The Florida Keys Mosquito Control District does plan to toss a Condor Aerial Maveric drone into the sky and see whether its infrared sensors can be used to detect the shallow pools where mosquitos breed. If the drone is successful, it would help Mosquito Control treat targeted areas with larvicide before the adults can emerge. The district is also testing a handful of less buzzy ideas, including placing water sensors and cameras on offshore islands known to harbor the needle-nosed nippers. (You can imagine these being more effective than an $80,000 drone but, you know, snore …)
I suppose impressing tech bloggers isn’t the primary function of Mosquito Control, but as Evan Ackerman points out over at IEEE Spectrum, they could really wow us simply by cobbling together a few existing technologies. Specifically, what if that lame ol’ camera drone was equipped with larvicide sprayers?

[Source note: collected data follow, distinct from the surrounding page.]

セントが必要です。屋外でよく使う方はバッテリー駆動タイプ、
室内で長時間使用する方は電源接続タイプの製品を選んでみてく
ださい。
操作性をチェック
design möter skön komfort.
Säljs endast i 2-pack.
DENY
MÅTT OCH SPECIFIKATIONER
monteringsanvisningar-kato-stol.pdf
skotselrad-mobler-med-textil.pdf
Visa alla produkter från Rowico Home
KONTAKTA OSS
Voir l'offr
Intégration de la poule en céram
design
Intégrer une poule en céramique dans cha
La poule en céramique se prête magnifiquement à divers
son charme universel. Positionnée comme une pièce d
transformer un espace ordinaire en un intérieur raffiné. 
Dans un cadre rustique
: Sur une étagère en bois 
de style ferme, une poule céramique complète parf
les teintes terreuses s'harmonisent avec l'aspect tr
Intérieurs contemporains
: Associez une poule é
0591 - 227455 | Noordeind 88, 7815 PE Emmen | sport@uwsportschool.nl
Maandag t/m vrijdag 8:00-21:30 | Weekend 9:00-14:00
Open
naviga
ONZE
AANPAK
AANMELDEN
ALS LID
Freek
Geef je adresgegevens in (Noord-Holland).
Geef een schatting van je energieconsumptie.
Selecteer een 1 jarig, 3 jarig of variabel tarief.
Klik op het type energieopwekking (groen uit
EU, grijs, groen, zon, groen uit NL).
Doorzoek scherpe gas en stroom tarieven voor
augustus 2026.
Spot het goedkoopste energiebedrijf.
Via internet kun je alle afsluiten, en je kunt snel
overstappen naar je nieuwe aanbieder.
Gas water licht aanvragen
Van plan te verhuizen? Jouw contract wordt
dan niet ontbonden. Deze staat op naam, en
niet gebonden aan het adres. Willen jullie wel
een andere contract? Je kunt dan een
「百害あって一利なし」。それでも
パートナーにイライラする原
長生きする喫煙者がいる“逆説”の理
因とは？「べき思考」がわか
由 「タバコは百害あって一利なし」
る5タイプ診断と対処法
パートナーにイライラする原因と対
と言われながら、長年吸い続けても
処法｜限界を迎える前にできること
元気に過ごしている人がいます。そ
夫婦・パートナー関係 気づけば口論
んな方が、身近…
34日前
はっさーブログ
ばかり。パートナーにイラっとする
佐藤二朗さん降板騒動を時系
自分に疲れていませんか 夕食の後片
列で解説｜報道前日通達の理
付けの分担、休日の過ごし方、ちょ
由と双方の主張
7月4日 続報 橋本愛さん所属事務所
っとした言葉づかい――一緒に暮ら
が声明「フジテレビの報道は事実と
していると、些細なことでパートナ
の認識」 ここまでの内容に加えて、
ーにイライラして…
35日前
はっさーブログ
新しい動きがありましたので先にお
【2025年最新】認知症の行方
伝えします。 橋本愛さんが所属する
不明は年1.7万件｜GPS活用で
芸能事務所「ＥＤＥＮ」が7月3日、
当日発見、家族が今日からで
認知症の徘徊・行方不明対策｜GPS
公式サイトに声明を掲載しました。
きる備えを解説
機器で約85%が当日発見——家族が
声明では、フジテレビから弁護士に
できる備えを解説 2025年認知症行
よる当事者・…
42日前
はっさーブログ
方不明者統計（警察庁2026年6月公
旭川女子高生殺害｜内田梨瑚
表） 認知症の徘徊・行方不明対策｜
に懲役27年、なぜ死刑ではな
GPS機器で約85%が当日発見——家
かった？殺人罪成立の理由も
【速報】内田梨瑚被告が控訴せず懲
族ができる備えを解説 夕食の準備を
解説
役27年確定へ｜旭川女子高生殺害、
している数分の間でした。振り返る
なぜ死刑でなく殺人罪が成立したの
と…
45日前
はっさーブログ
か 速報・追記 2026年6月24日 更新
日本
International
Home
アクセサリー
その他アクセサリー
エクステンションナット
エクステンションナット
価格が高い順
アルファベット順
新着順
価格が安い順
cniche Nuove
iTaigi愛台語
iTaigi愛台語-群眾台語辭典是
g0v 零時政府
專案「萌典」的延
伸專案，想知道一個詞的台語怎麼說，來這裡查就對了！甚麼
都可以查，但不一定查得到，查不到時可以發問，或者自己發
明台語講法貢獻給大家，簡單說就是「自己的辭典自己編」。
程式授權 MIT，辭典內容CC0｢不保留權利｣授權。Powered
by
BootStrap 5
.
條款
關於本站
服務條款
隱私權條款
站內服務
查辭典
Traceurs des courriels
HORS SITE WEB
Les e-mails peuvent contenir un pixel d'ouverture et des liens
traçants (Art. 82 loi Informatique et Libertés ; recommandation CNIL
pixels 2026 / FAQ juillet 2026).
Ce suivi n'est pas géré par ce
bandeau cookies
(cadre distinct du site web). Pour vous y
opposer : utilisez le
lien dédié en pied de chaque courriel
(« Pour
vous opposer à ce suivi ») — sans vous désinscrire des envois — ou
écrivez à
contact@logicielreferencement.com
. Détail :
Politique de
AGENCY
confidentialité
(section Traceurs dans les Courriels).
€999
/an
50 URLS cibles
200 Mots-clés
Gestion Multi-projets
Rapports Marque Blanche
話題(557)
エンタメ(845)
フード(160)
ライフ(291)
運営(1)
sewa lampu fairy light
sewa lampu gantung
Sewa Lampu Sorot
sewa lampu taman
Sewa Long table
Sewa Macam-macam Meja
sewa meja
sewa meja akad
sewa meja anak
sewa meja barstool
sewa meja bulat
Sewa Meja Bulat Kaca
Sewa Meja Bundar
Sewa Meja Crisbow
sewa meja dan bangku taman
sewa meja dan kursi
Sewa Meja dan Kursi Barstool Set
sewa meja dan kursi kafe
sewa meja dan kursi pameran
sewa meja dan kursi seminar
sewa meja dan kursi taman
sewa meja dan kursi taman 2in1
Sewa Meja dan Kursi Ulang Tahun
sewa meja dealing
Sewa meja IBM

Better yet, how about fish cannons?!
One of the most effective and environmentally friendly ways to combat skeeters is to drop a few mosquitofish into their breeding grounds. The fish gobble up mosquito larvae and keep breeding until the supply is exhausted. In fact, following Hurricane Katrina and the 2004 Indian Ocean Tsunami, volunteers fanned out to drop mosquitofish in flooded swimming pools in an effort to fight a litany of mosquito-borne illnesses.

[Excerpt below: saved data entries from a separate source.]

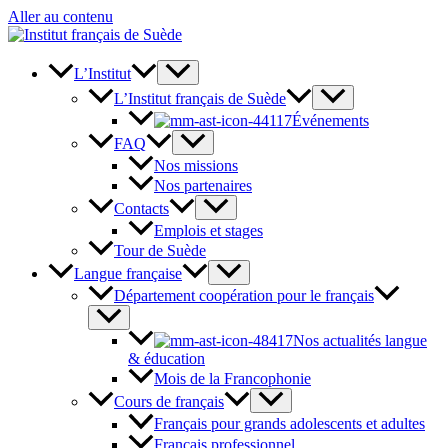
Aller au contenu
L’Institut
L’Institut français de Suède
Événements
FAQ
Nos missions
Nos partenaires
Contacts
Emplois et stages
Tour de Suède
Langue française
Département coopération pour le français
Nos actualités langue
& éducation
Mois de la Francophonie
Cours de français
Français pour grands adolescents et adultes
Français professionnel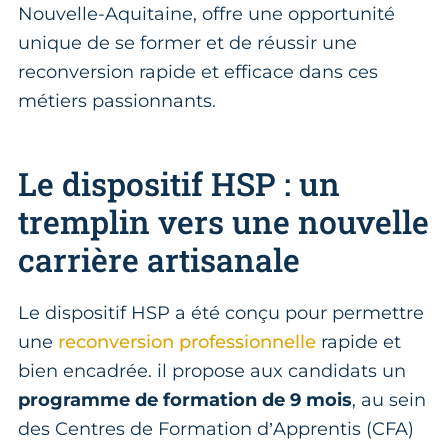
Nouvelle-Aquitaine, offre une opportunité
unique de se former et de réussir une
reconversion rapide et efficace dans ces
métiers passionnants.
Le dispositif HSP : un
tremplin vers une nouvelle
carrière artisanale
Le dispositif HSP a été conçu pour permettre
une
reconversion professionnelle
rapide et
bien encadrée. il propose aux candidats un
programme de formation de 9 mois
, au sein
des Centres de Formation d’Apprentis (CFA)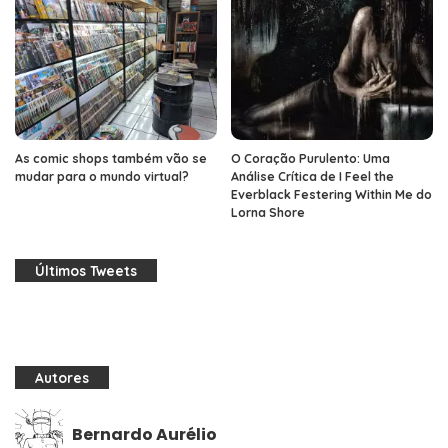
As comic shops também vão se
O Coração Purulento: Uma
mudar para o mundo virtual?
Análise Crítica de I Feel the
Everblack Festering Within Me do
Lorna Shore
Últimos Tweets
Autores
Bernardo Aurélio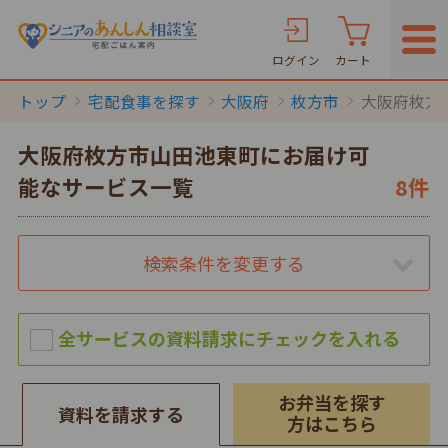
ログイン
カート
トップ
宅配食事を探す
大阪府
枚方市
大阪府枚方
大阪府枚方市山田池東町にお届け可
能なサービス一覧
8件
検索条件を変更する
お弁当を探す
資料を請求する
方はこちら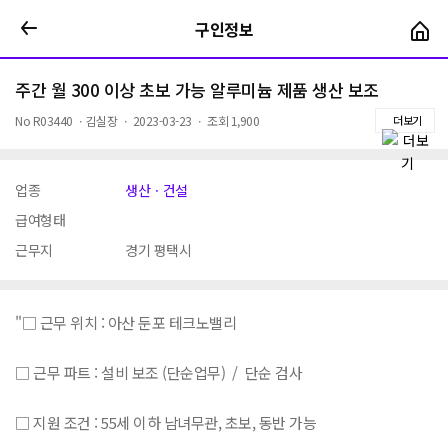
구인정보
구인정보
주간 월 300 이상 초보 가능 알루미늄 제품 생산 보조
No
R03440
ㆍ
김실장
ㆍ
2023-03-23
ㆍ
조회
1,900
더보기
업종
생산ㆍ건설
급여형태
근무지
경기 평택시
"□ 근무 위치 : 아산 둔포 테크노밸리
□ 근무 파트 : 설비 보조 (단순업무) / 단순 검사
□ 지원 조건 : 55세 이하 남녀무관, 초보, 동반 가능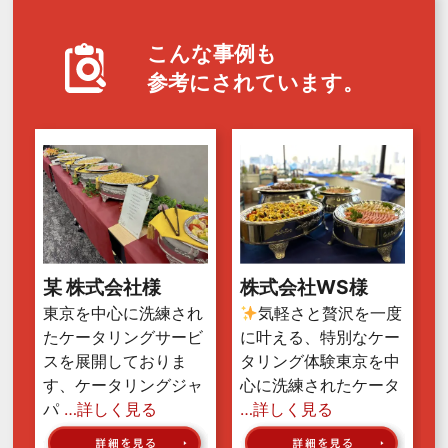
こんな事例も
参考にされています。
某 株式会社様
株式会社WS様
東京を中心に洗練され
気軽さと贅沢を一度
たケータリングサービ
に叶える、特別なケー
スを展開しておりま
タリング体験東京を中
す、ケータリングジャ
心に洗練されたケータ
パ
…詳しく見る
…詳しく見る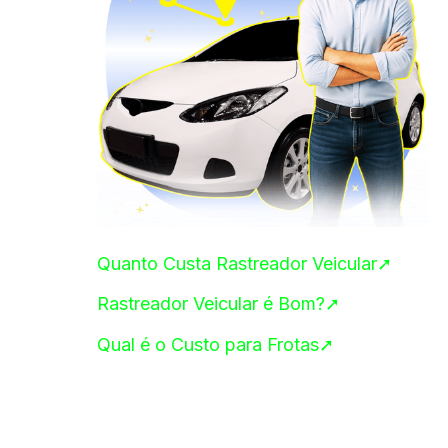
Quanto Custa Rastreador Veicular➚
Rastreador Veicular é Bom?➚
Qual é o Custo para Frotas➚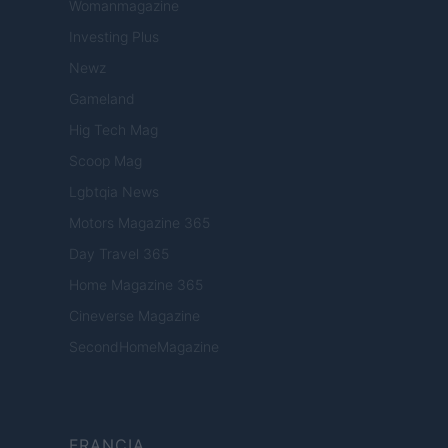
Womanmagazine
Investing Plus
Newz
Gameland
Hig Tech Mag
Scoop Mag
Lgbtqia News
Motors Magazine 365
Day Travel 365
Home Magazine 365
Cineverse Magazine
SecondHomeMagazine
FRANCIA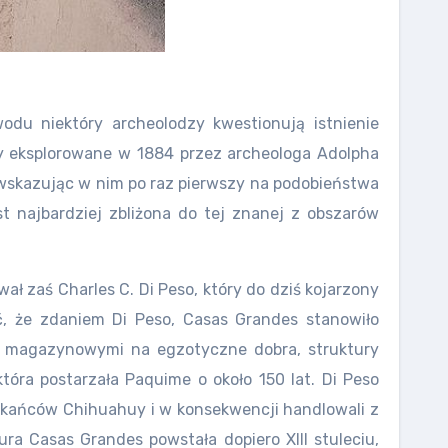
odu niektóry archeolodzy kwestionują istnienie
zy eksplorowane w 1884 przez archeologa Adolpha
, wskazując w nim po raz pierwszy na podobieństwa
st najbardziej zbliżona do tej znanej z obszarów
ł zaś Charles C. Di Peso, który do dziś kojarzony
ć, że zdaniem Di Peso, Casas Grandes stanowiło
 magazynowymi na egzotyczne dobra, struktury
tóra postarzała Paquime o około 150 lat. Di Peso
szkańców Chihuahuy i w konsekwencji handlowali z
a Casas Grandes powstała dopiero XIII stuleciu,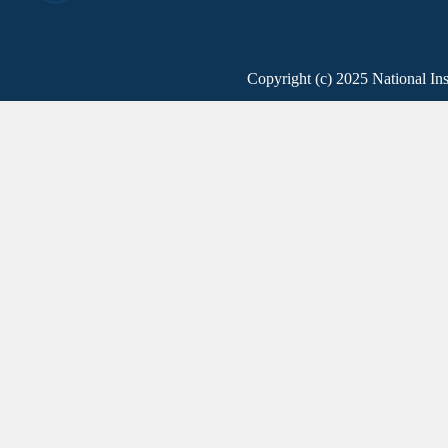
Copyright (c) 2025 National Ins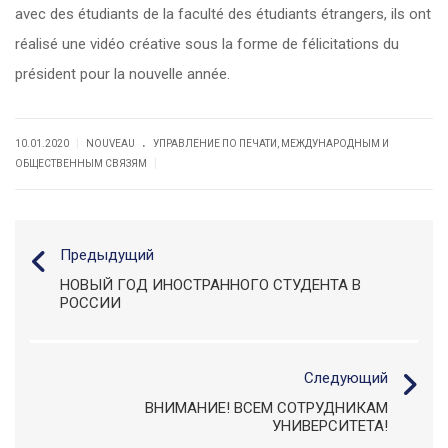
avec des étudiants de la faculté des étudiants étrangers, ils ont
réalisé une vidéo créative sous la forme de félicitations du
président pour la nouvelle année.
.
|
10.01.2020
NOUVEAU
УПРАВЛЕНИЕ ПО ПЕЧАТИ, МЕЖДУНАРОДНЫМ И
|
ОБЩЕСТВЕННЫМ СВЯЗЯМ
Предыдущий
НОВЫЙ ГОД ИНОСТРАННОГО СТУДЕНТА В
РОССИИ
Следующий
ВНИМАНИЕ! ВСЕМ СОТРУДНИКАМ
УНИВЕРСИТЕТА!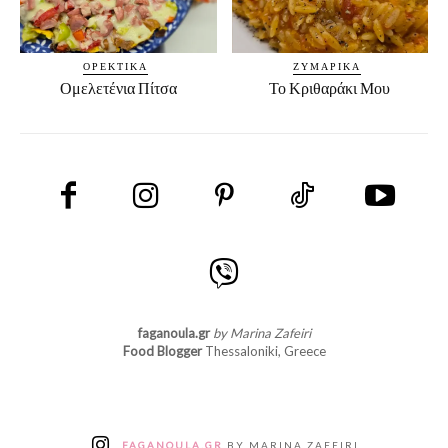
ΟΡΕΚΤΙΚΆ
ΖΥΜΑΡΙΚΆ
Ομελετένια Πίτσα
Το Κριθαράκι Μου
faganoula.gr
by Marina Zafeiri
Food Blogger
Thessaloniki, Greece
FAGANOULA.GR
BY MARINA ZAFEIRI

Now, any student of mosquito literature knows there’s one surefire way to the Internet’s heart, and that’s the “Photonic Fence.” This anti-mosquito laser zaps insects out of the sky in a fashion so awesome, you won’t give a damn how ineffective it would be to fight pests wing-to-wing. (To Ackerman’s credit, he brings it up only as a lark.) While we’re at it, we might as well train the freshman class of nanodrones and hummingbird bots to do battle with insects in a microcosmic machine vs. monster re-enactment of Pacific Rim.

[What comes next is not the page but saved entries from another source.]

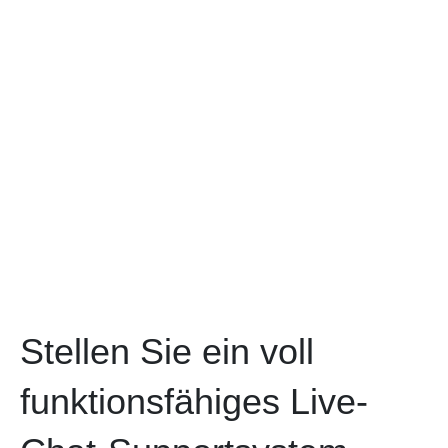
Stellen Sie ein voll
funktionsfähiges Live-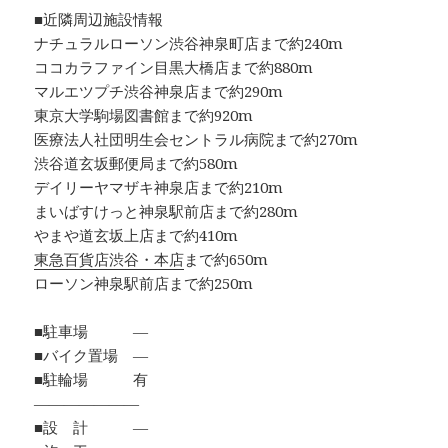
■近隣周辺施設情報
ナチュラルローソン渋谷神泉町店まで約240m
ココカラファイン目黒大橋店まで約880m
マルエツプチ渋谷神泉店まで約290m
東京大学駒場図書館まで約920m
医療法人社団明生会セントラル病院まで約270m
渋谷道玄坂郵便局まで約580m
デイリーヤマザキ神泉店まで約210m
まいばすけっと神泉駅前店まで約280m
やまや道玄坂上店まで約410m
東急百貨店渋谷・本店
まで約650m
ローソン神泉駅前店まで約250m
■駐車場 ―
■バイク置場 ―
■駐輪場 有
―――――――
■設 計 ―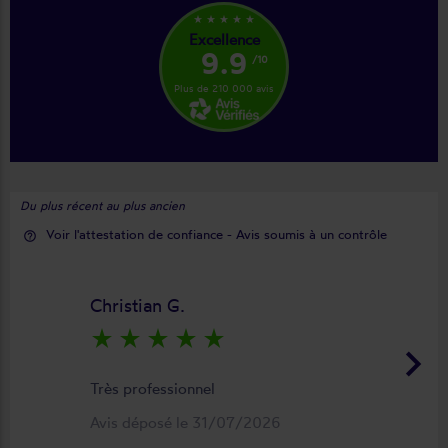
star_rate
star_rate
star_rate
star_rate
star_rate
Excellence
9.9
/10
Plus de 210 000 avis
Du plus récent au plus ancien
Voir l'attestation de confiance - Avis soumis à un contrôle
help_outline
Christian G.
star_rate
star_rate
star_rate
star_rate
star_rate
keyboard_arrow_right
Très professionnel
Avis déposé le 31/07/2026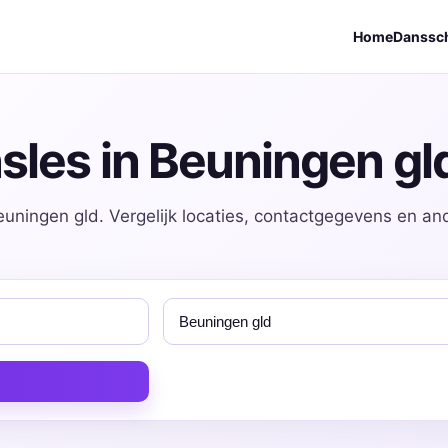
Home
Danssc
sles in Beuningen gl
euningen gld. Vergelijk locaties, contactgegevens en an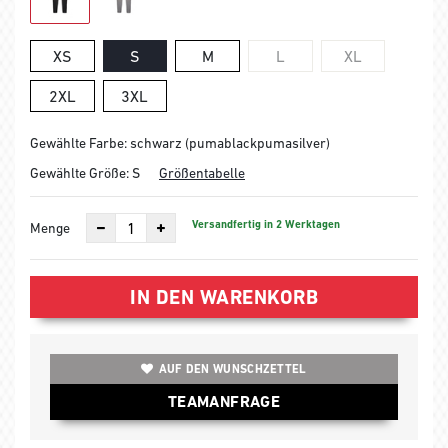
XS
S
M
L
XL
2XL
3XL
Gewählte Farbe: schwarz (pumablackpumasilver)
Gewählte Größe:
S
Größentabelle
Versandfertig in 2 Werktagen
Menge
IN DEN WARENKORB
AUF DEN WUNSCHZETTEL
TEAMANFRAGE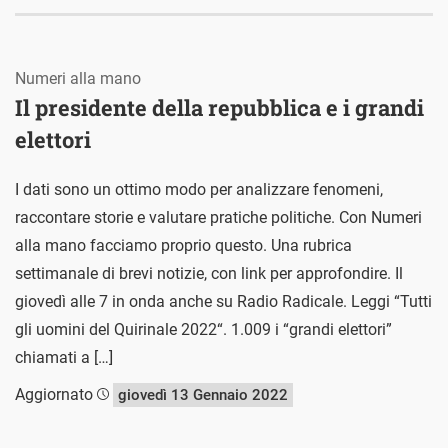
Numeri alla mano
Il presidente della repubblica e i grandi
elettori
I dati sono un ottimo modo per analizzare fenomeni,
raccontare storie e valutare pratiche politiche. Con Numeri
alla mano facciamo proprio questo. Una rubrica
settimanale di brevi notizie, con link per approfondire. Il
giovedì alle 7 in onda anche su Radio Radicale. Leggi “Tutti
gli uomini del Quirinale 2022“. 1.009 i “grandi elettori”
chiamati a […]
Aggiornato
giovedì 13 Gennaio 2022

In other words, we’re still a ways off from practical mosquito destruction by robot. But as they say, the best offense is a good defense. A group of scientists is working on something called the Kite Patch, which claims to render its wearers invisible to mosquitos, though a review in Malaria Journal warns the product still requires quite a bit of testing. (We’ll see whether it works soon enough. The project’s indiegogo campaign is $400,000 past its goal with two weeks remaining.)
If nothing else, the Kite Patch reminds us that no matter what the next round of headlines say about slaying mosquitos by slingshot, satellite, or Sharknado, there are 3.3 billion people around the world who live with the daily threat of malaria. And they don’t need drones. They need $10 worth of mosquito netting.